The question everyone asks is “Will it ever ends?” Most likely, yes. Unlike closed systems used in game theory, F3D is a real-world application. In the real world, nothing is perfect: neither the code itself, nor platforms, nor human behavior. There might be an exploit in the contract, either intentional or accidental. The miners can collude. Someone can try to DDOS Ethereum while being the last person to buy a key. Finally, people can simply fail to buy a key, which will stop the whole thing (although with an ever-increasing prize this seems unlikely!). There is a whole range of options, from the nonsensical to something more feasible, but it requires only one outcome to stop it entirely. Basically, the shutdown of F3D is a Black Swan event.

Of course, even if nothing of that will work out, it will stop anyway. The reason is that F3D is locking part of the total Ether supply. The price of keys constantly grows. At some point in time, the mining rewards will be smaller than the cost of the keys required to keep the game live. From then, the supply of ETH that is not locked will slowly go down to zero. Thus Fomo3D can’t run for eternity even in theory.

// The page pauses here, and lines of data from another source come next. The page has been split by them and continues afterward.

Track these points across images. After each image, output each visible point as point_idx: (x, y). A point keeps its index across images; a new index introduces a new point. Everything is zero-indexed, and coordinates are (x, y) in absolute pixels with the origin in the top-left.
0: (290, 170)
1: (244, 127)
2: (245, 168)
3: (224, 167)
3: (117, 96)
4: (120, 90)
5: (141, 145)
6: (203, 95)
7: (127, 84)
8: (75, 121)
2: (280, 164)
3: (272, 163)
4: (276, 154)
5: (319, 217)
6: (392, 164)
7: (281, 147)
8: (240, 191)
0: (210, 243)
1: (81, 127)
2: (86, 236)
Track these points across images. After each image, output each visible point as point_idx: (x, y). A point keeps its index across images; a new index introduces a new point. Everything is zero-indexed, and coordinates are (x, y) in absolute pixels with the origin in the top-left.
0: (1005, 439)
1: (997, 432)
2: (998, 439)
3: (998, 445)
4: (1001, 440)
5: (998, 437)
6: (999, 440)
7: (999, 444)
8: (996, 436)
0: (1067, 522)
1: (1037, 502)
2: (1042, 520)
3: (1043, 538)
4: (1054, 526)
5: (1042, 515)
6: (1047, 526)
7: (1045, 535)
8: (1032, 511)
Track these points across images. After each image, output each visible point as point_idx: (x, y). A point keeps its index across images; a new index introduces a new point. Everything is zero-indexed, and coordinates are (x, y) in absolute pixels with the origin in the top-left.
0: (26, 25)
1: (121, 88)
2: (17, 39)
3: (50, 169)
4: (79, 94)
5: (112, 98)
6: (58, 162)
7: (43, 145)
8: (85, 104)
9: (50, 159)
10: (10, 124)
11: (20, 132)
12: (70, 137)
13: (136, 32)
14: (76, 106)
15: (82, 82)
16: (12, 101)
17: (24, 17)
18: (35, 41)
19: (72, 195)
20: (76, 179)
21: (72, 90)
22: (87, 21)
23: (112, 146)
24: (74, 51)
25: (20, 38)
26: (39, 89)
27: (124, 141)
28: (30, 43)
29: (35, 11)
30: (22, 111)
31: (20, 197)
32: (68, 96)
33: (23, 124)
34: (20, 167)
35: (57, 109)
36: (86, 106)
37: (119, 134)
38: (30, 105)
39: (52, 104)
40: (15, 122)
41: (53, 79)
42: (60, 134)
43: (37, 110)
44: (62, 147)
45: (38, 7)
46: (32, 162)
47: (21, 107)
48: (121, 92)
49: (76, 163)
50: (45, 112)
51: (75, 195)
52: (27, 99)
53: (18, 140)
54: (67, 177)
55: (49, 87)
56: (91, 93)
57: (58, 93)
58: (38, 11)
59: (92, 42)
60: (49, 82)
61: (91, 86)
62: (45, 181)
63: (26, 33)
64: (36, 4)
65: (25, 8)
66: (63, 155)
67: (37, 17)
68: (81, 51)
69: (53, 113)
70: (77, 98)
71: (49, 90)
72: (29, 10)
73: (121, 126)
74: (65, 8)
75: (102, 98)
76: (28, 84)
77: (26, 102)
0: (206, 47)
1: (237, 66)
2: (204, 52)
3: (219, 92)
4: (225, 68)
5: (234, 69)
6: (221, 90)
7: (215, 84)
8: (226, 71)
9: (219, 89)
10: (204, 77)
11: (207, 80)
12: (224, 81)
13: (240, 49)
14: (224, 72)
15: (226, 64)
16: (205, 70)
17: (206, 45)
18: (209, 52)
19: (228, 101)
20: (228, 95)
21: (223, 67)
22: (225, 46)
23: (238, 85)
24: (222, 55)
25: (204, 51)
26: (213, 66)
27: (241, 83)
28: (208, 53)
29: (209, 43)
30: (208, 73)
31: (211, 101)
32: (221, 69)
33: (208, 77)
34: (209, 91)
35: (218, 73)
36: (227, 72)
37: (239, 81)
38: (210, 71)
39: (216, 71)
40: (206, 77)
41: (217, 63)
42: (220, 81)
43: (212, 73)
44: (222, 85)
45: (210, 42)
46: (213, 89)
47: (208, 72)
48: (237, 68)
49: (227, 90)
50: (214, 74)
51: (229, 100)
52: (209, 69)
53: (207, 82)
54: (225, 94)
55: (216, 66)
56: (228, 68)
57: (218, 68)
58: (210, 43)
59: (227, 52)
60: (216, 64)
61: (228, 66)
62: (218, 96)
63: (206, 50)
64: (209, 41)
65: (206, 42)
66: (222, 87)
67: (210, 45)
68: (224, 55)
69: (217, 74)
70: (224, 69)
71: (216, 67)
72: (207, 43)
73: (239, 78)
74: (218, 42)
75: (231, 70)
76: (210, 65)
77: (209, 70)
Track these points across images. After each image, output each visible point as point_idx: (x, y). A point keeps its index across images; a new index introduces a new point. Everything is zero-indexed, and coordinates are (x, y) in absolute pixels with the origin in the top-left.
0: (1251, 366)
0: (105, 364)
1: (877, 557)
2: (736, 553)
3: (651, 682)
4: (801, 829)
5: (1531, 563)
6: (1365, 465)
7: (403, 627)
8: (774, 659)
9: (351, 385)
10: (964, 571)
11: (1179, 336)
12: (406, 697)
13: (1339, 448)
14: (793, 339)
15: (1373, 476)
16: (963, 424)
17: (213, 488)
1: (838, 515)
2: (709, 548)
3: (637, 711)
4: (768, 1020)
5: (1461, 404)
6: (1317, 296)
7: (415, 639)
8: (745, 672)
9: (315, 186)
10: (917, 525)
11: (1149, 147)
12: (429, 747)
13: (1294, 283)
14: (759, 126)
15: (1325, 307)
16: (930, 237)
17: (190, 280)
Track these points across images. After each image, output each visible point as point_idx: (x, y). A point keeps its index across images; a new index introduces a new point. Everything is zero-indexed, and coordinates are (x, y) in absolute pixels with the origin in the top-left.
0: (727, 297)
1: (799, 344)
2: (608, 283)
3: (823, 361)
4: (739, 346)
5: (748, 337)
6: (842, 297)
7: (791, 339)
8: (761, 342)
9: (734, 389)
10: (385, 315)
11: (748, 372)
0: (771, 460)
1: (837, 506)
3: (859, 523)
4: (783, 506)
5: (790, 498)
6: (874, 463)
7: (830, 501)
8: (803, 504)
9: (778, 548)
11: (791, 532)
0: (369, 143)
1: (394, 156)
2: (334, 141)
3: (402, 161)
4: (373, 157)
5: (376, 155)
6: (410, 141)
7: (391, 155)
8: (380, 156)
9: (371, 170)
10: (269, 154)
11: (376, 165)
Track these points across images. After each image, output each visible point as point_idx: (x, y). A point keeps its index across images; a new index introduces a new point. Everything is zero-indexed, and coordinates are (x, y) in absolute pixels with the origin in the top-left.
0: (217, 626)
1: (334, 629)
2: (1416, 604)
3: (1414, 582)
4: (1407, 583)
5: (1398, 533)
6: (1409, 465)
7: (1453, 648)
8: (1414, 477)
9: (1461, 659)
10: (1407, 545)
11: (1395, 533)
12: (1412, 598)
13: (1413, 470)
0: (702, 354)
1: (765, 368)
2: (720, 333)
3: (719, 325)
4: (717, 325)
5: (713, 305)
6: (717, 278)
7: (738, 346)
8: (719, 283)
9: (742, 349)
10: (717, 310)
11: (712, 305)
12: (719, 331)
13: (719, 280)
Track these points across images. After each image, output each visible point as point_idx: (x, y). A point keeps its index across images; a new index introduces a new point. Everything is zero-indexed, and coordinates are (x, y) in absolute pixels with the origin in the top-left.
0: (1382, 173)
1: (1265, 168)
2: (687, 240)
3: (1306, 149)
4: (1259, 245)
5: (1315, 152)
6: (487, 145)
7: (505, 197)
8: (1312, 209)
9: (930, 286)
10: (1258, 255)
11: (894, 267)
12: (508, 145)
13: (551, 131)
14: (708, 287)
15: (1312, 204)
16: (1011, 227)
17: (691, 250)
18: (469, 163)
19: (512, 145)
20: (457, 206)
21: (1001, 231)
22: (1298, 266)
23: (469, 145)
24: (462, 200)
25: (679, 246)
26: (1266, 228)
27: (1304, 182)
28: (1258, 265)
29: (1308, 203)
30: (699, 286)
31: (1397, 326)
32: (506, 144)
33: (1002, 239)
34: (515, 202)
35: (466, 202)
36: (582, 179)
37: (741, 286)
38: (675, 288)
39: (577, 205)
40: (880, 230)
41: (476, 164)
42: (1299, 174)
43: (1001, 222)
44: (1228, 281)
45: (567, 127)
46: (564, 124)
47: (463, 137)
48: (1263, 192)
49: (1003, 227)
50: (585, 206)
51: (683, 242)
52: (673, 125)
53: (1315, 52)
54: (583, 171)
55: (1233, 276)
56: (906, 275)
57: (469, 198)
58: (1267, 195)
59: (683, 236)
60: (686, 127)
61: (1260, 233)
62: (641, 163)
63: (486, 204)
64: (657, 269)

One interesting idea that was proposed is to create some kind of smart contract from which funds can be spent only on the game. If the game will be won by this contract, the funds will be unlocked. One needs to send a few thousands of Ether to this contract and tell everyone else about it. That way, anyone will be able to validate that there is a commitment by someone to spend a lot of money and they will less likely to compete for the prize. This idea might work, but it also requires locking a lot of money which is risky.

Then, someone might ask “When it will end?” and “What will likely be the reason for the shutdown?” That’s harder to answer. Personally, I think that the answer to “when” is this year or maybe even next month.

No matter how long it will be live, it is indeed an interesting experiment.